A garment factory on the outskirts of Dhaka, Bangledesh collapsed on Wednesday, April 24 2013, killing more than 400 and injuring hundreds more. Excerpts from an AP news blog provide some timing information and a glimpse into the horrible tragedy.

Around 8:40 a.m. Wednesday, when the factories had been running for 40 minutes or so, the lights suddenly went off in the building. It was nothing unusual. Bangladesh's electricity network is poorly maintained and desperately overburdened. Rana Plaza, like most of the factories in the area, had its own backup generator, sometimes used dozens of times in a single day.

A jolt went through the building when the generator kicked on. Again, this was nothing unusual. Eighteen-year-old Baezid was chatting with a friend as they checked an order of short-sleeved shirts.

He'd come from the countryside with his family - mother, father and two uncles - just seven months earlier. Since then, he'd worked seven days a week, from 8 a.m. to midnight. His salary was about $55 a month. But he could more than double that by working so many hours, since overtime pays .37 cents an hour.

• INFORMATION:
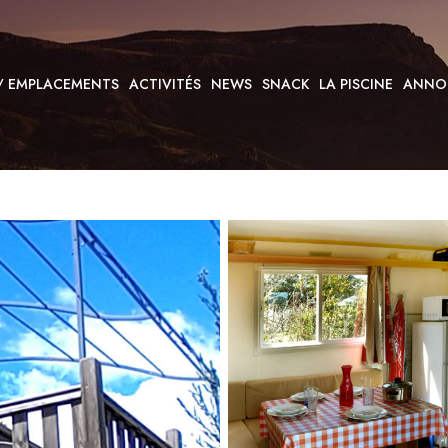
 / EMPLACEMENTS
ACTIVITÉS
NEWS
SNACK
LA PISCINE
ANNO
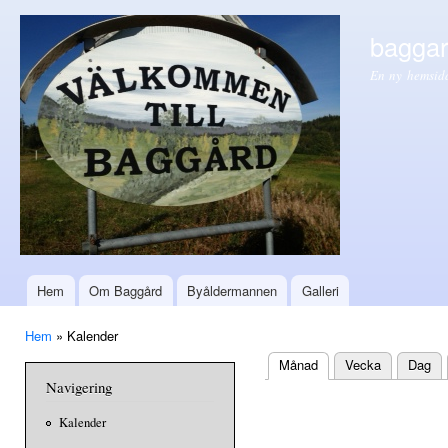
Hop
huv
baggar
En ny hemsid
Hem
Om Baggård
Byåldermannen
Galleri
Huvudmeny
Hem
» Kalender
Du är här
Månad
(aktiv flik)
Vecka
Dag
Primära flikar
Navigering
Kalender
--
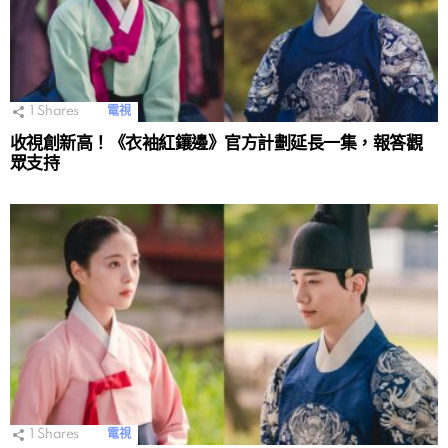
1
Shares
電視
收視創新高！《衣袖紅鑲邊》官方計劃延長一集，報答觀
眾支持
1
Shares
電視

• EXERCISE DIRECTIONS: List every time of day named in the Dhaka factory collapse passage.

• PROBLEM SOLUTION: 8:40 a.m., 8 a.m., midnight